Après 60 ans d’intégration, la dislocation ?
Par Bernard Cassen
Dès 1951, dans le traité instituant la Communauté économique du charbon et de l’acier (CECA), les six États signataires – République fédérale d’Allemagne (RFA), Belgique, France, Italie, Luxembourg, Pays-Bas – se déclaraient « déterminés à établir les fondements d’une union sans cesse plus étroite entre les peuples européens ». Cette formulation a été reprise par les mêmes signataires dans le traité de Rome de 1957 créant la Communauté économique européenne (CEE) – devenue Union européenne (UE) en 1993 – puis dans tous les traités européens ultérieurs. Le moins que l’on puisse dire est que, sur la plupart des grands dossiers, le paysage qu’offre aujourd’hui l’UE est davantage celui de la désunion que celui de l’union. Et cela aussi bien entre États qu’au sein de ces États. Le Brexit en est un révélateur emblématique, et ce n’est pas le seul.
En 1973, l’entrée du Royaume-Uni dans la CEE a constitué une étape capitale dans la structuration et l’intégration de l’espace européen. Elle a en effet ouvert la voie à de nouveaux élargissements, d’abord à d’autres États de l’Europe occidentale puis, après la chute du Mur de Berlin et l’effondrement de l’Union soviétique, à l’incorporation des pays baltes et des États d’Europe centrale et orientale satellites de Moscou. En passant de 6 à 28 membres, l’UE n’a pas pour autant modifié son architecture institutionnelle et n’a fait qu’étendre – en fait imposer – à de nouveaux territoires les dogmes libéraux de la concurrence et du libre-échange déjà gravés dans le marbre du traité de Rome. En rejoignant l’UE, les gouvernements britanniques successifs – travaillistes ou conservateurs – n’ont pas eu à accepter le moindre compromis idéologique, car paradoxalement, l’Europe actuelle est une Europe britannique, une Europe libérale. Alors pourquoi, en juin 2016, les électeurs d’outre-Manche se sont-ils majoritairement prononcés pour la sortie de l’UE, le Brexit, qui provoque une crise existentielle de l’UE ?

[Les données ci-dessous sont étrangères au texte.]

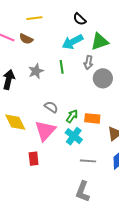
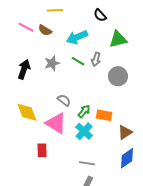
cyan arrow: (73, 42) -> (77, 37), moved
gray arrow: (88, 63) -> (96, 59), moved
green line: (62, 67) -> (78, 61), turned -56
pink triangle: (45, 131) -> (56, 123), turned -45
gray line: (88, 161) -> (87, 163), moved

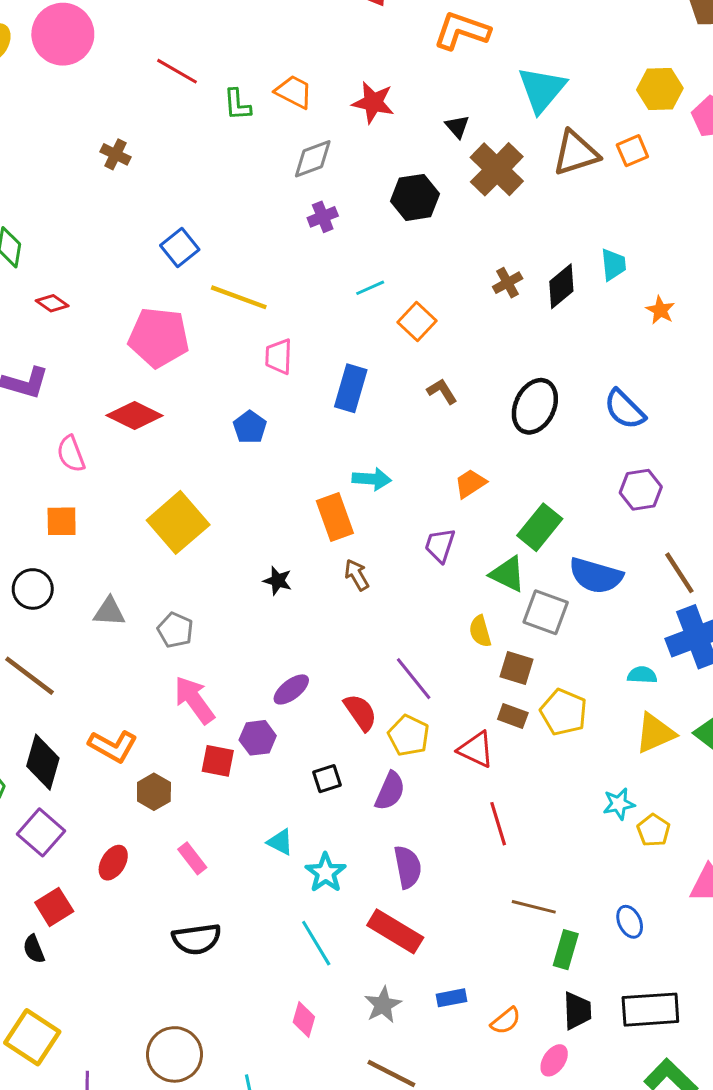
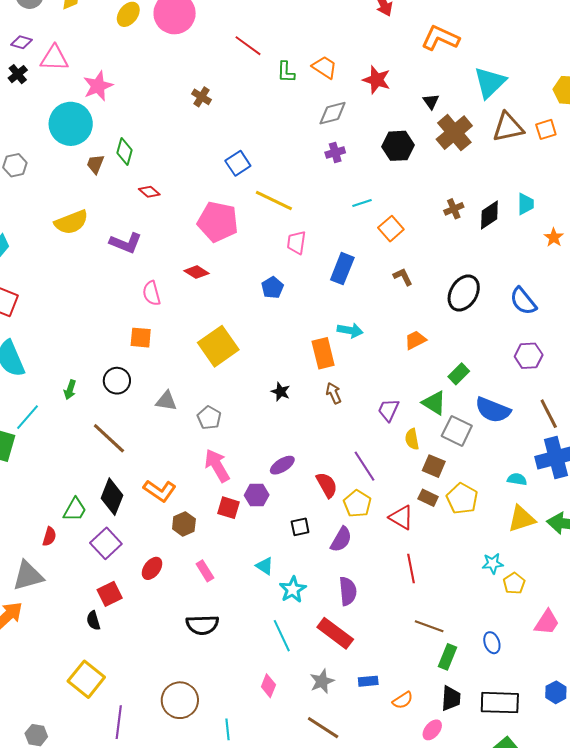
red diamond: (135, 416) -> (196, 272), size x0.7
green rectangle: (540, 527) -> (459, 374), size x0.7
purple trapezoid: (440, 545) -> (388, 410), moved

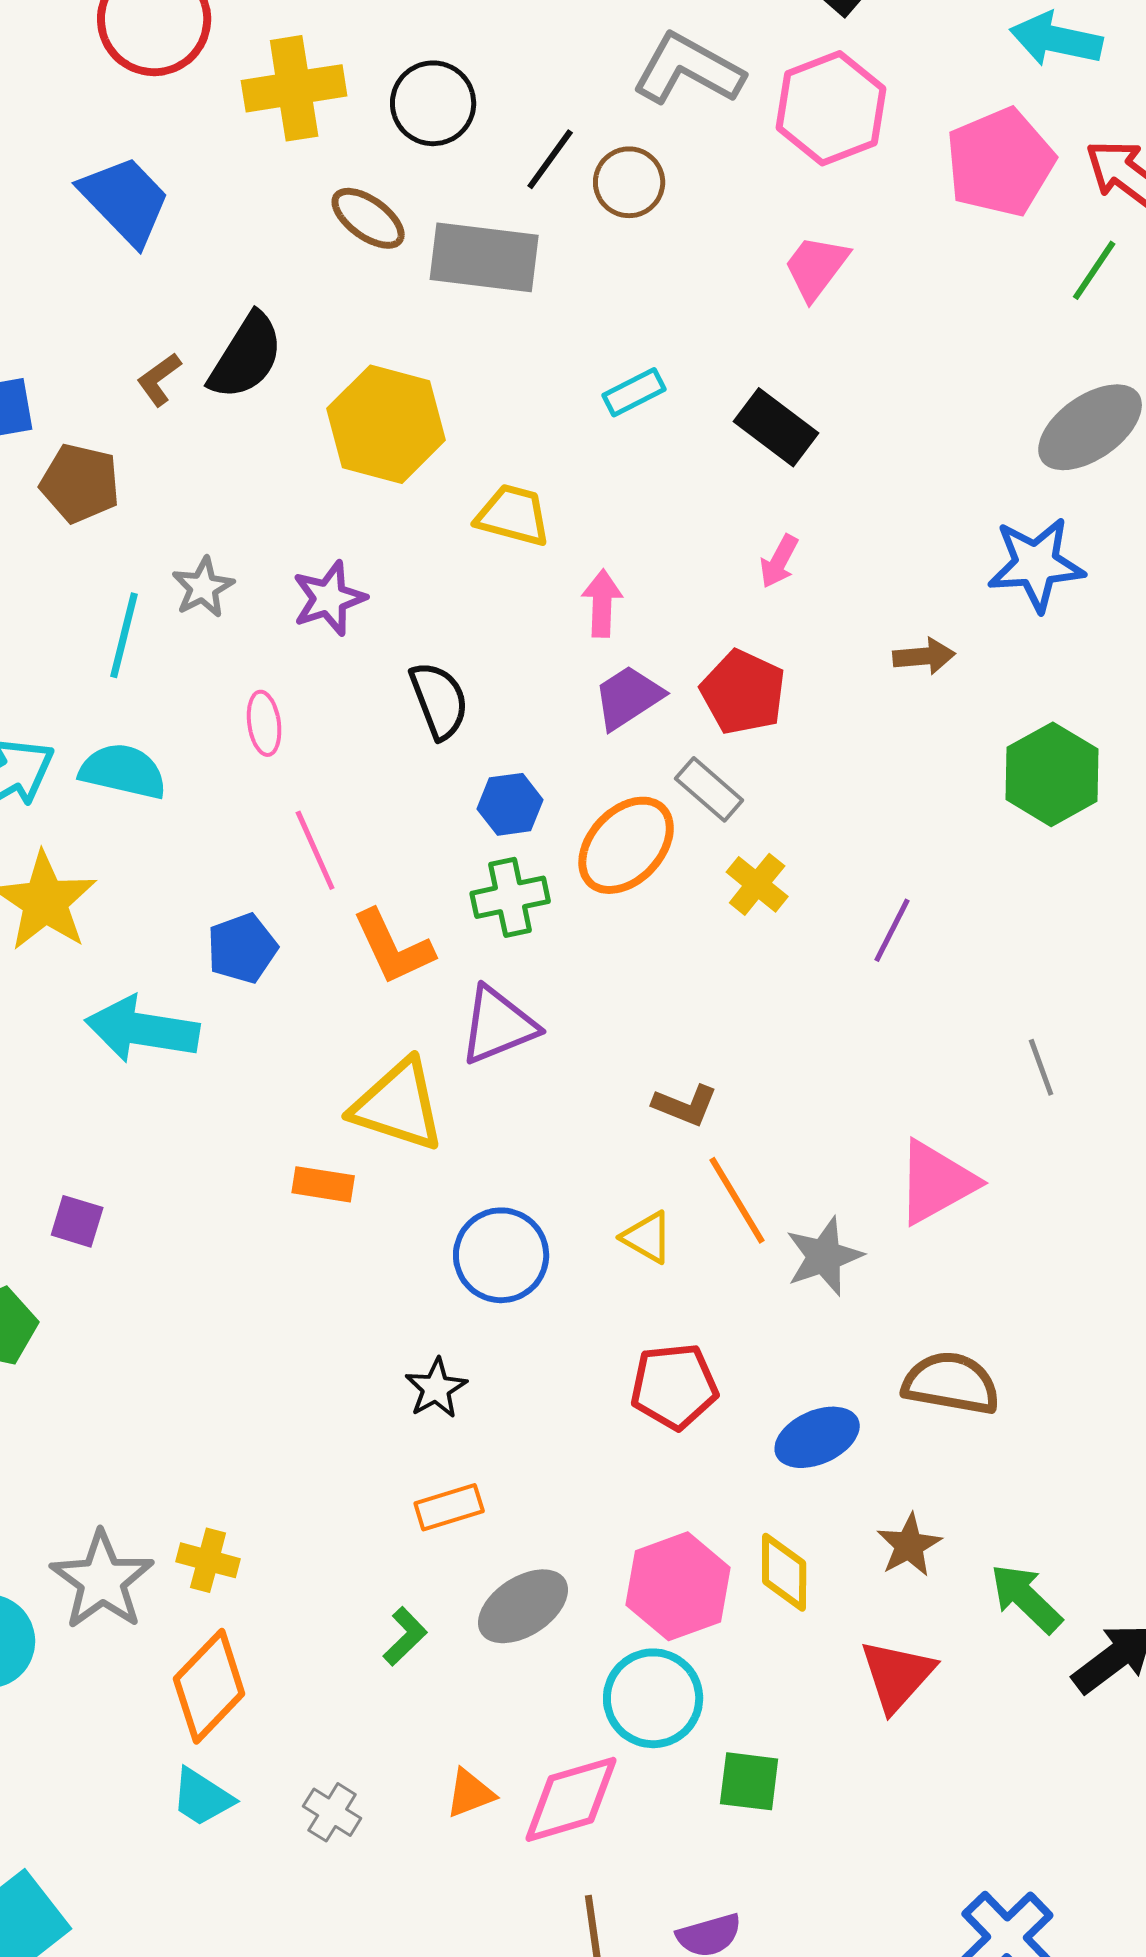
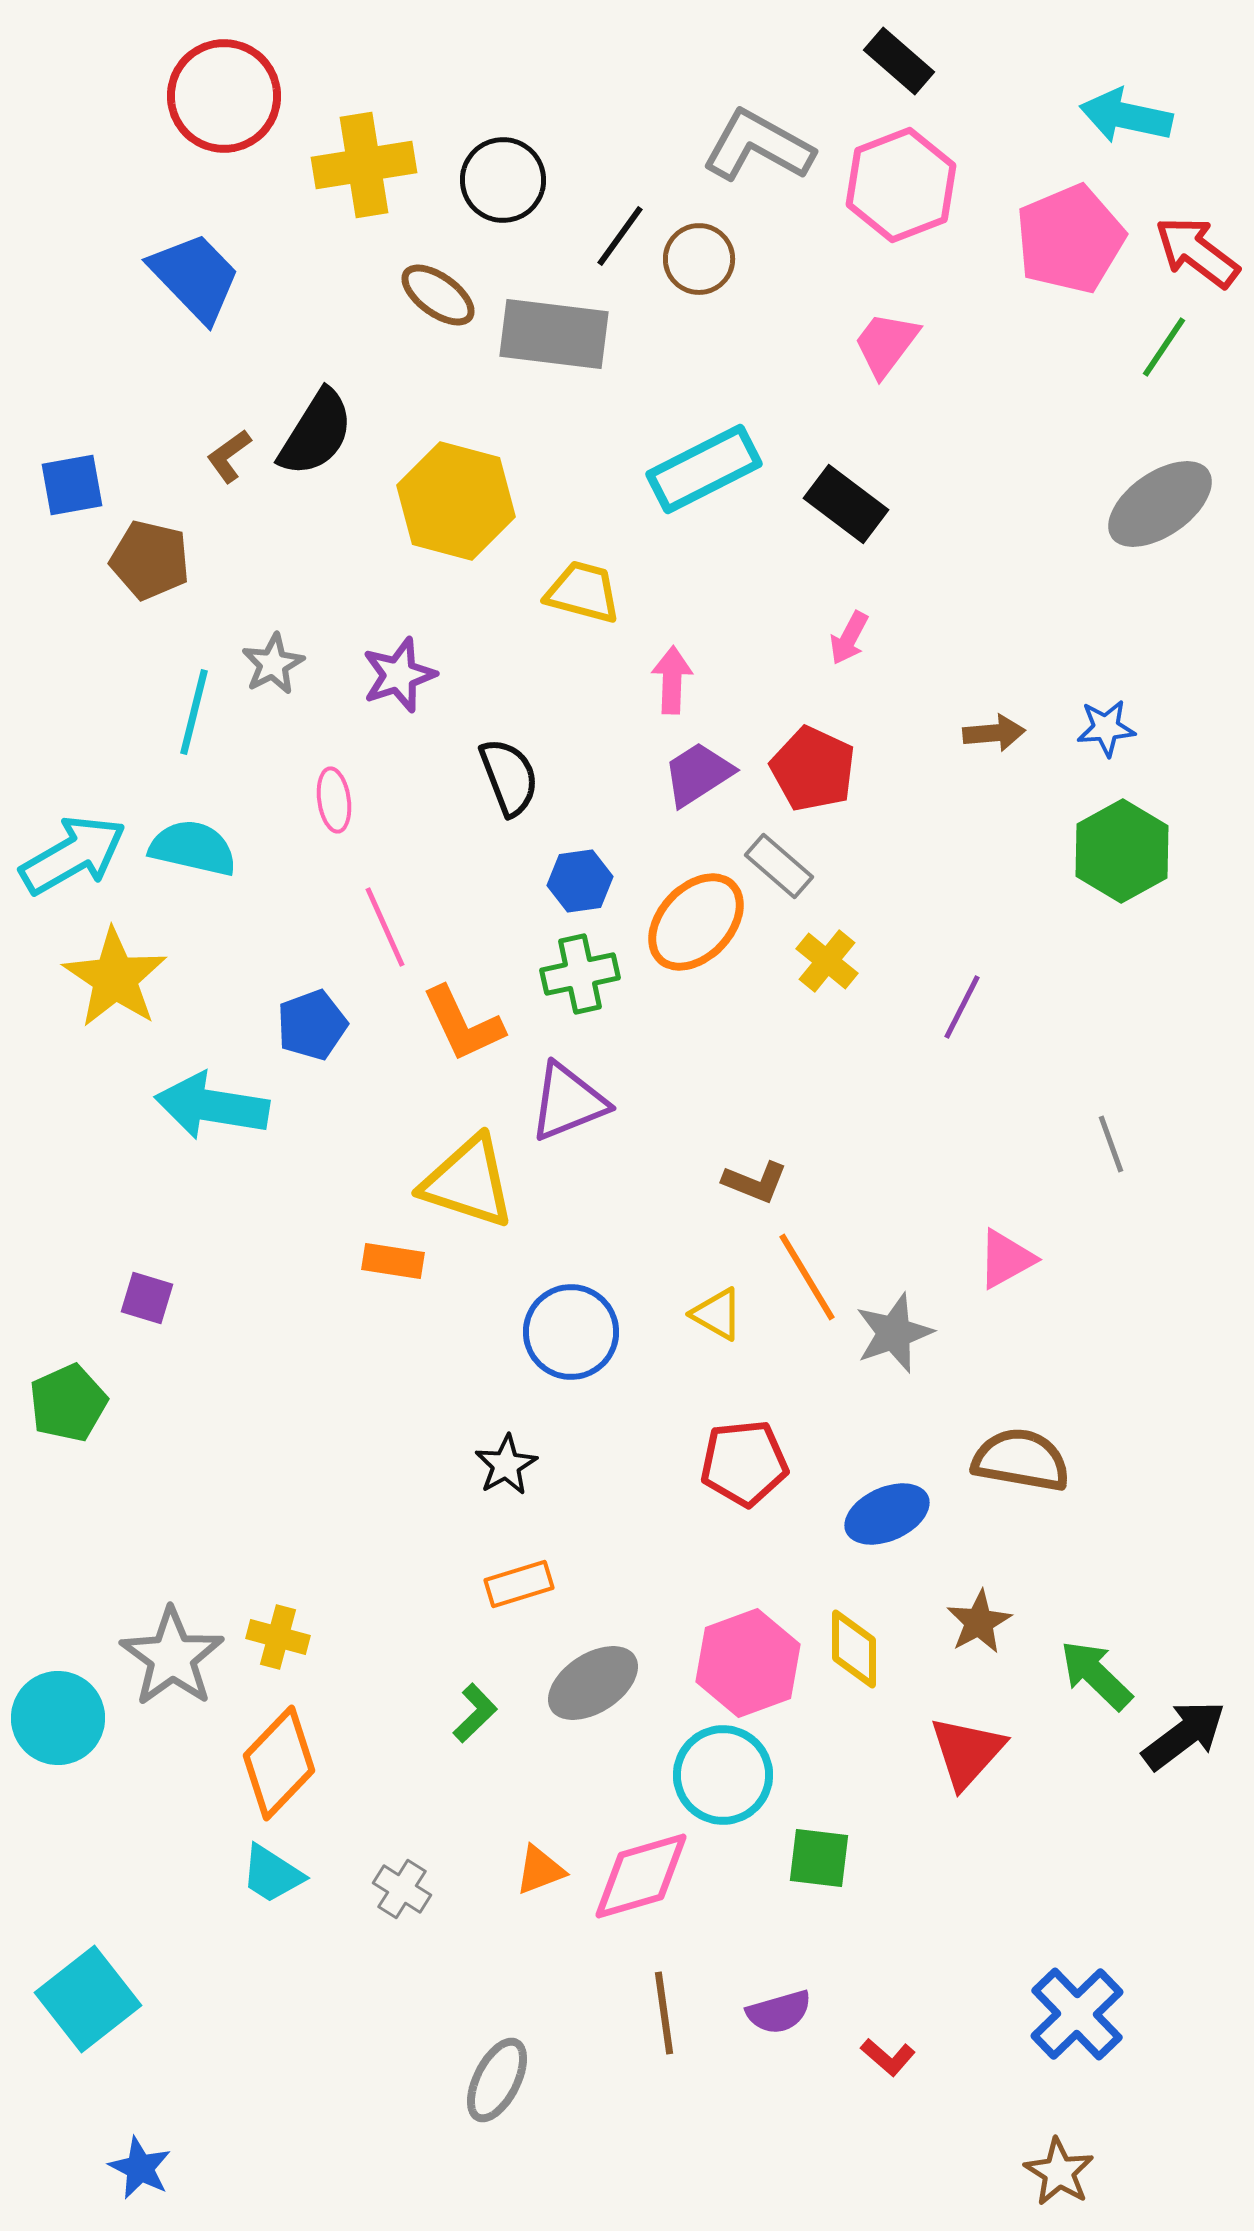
cyan rectangle: (634, 392) -> (704, 469), size x1.8
blue star: (1036, 564) -> (1106, 728), moved, size x0.6
pink triangle: (936, 1182) -> (1006, 1259), size x0.7

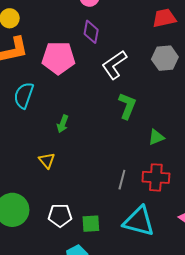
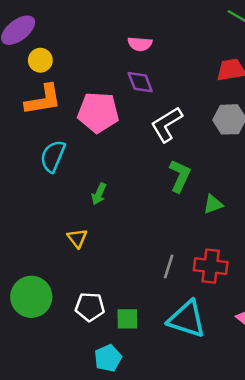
purple diamond: (91, 32) -> (140, 82), turned -35
green triangle: (156, 137) -> (213, 204), moved

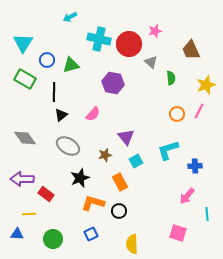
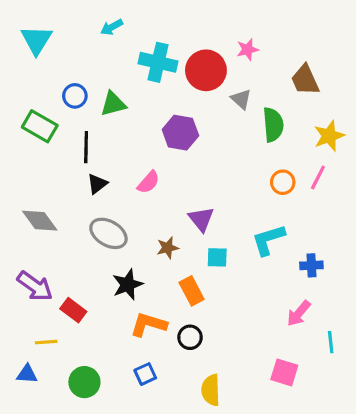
cyan triangle: (23, 43) -> (37, 40), moved
green semicircle: (171, 78) -> (273, 125), size x1.5
cyan square: (136, 161) -> (217, 257), turned 32
purple arrow: (22, 179) -> (35, 286), turned -145

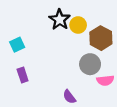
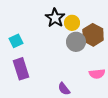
gray circle: (90, 64) -> (76, 42), moved
purple rectangle: (23, 75) -> (21, 69), size x1.5

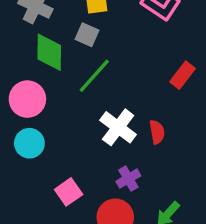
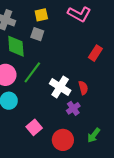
green line: (94, 76) -> (32, 72), moved
purple cross: (128, 179) -> (73, 108), moved

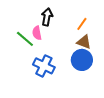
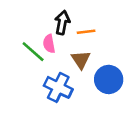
orange line: (82, 24) -> (86, 32), moved, turned 48
brown triangle: (84, 42) -> (81, 60), moved, turned 35

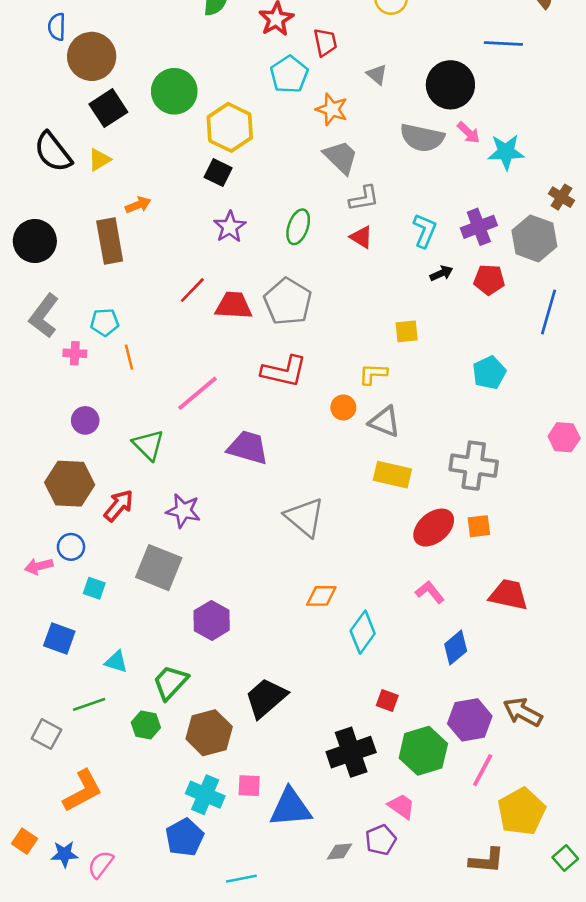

Les motifs de ce vote sont, pour partie, le rejet des politiques ultralibérales du gouvernement conservateur de David Cameron, tant il est vrai que, lors d’un référendum, l’électeur répond parfois moins à la question posée qu’à celui qui la pose. Mais ils tiennent également au sentiment de dépossession éprouvé par de larges secteurs de l’opinion publique qui s’inquiètent des transferts de compétences du Parlement de Westminster vers la Commission (non élue) de Bruxelles. Le mot d’ordre « reprendre le contrôle » de son propre destin, selon la formule utilisée par les partisans du Leave (sortie), s’est parfois appuyé sur des arguments démagogiques, mais il a été efficace dans un pays très attaché aux prérogatives du Parlement.
Le Brexit n’est pas un phénomène isolé dans l’UE. L’heure n’y est plus à une dose accrue de fédéralisme, comme le souhaitait Emmanuel Macron pour la gestion de l’euro (un ministre des finances et un budget uniques, ainsi qu’un Parlement de la zone). Au contraire, les fissures apparaissent dans les structures communes actuelles, conjoncturellement dues aux chocs provoqués par des politiques migratoires divergentes : les pays du Groupe de Visegrad (Hongrie, Pologne, République tchèque, Slovaquie), rejoints par les nouveaux gouvernements autrichien et italien, sont dans un état de quasi-dissidence sur cette question centrale ; de plus, à Rome, le gouvernement de Giuseppe Conte maintient sa revendication de sortie de l’euro ; dans la majorité des États membres, l’extrême droite est en progrès et utilise le climat que résume le slogan « Dégage ! » pour promouvoir des politiques nationalistes et xénophobes. Les conditions sont ainsi réunies pour une dislocation de l’UE soixante ans après sa naissance. En mai 2019, les scores réalisés par les listes « illibérales » et d’extrême-droite lors de l’élection du Parlement européen diront si cette hypothèse peut ou non devenir une réalité.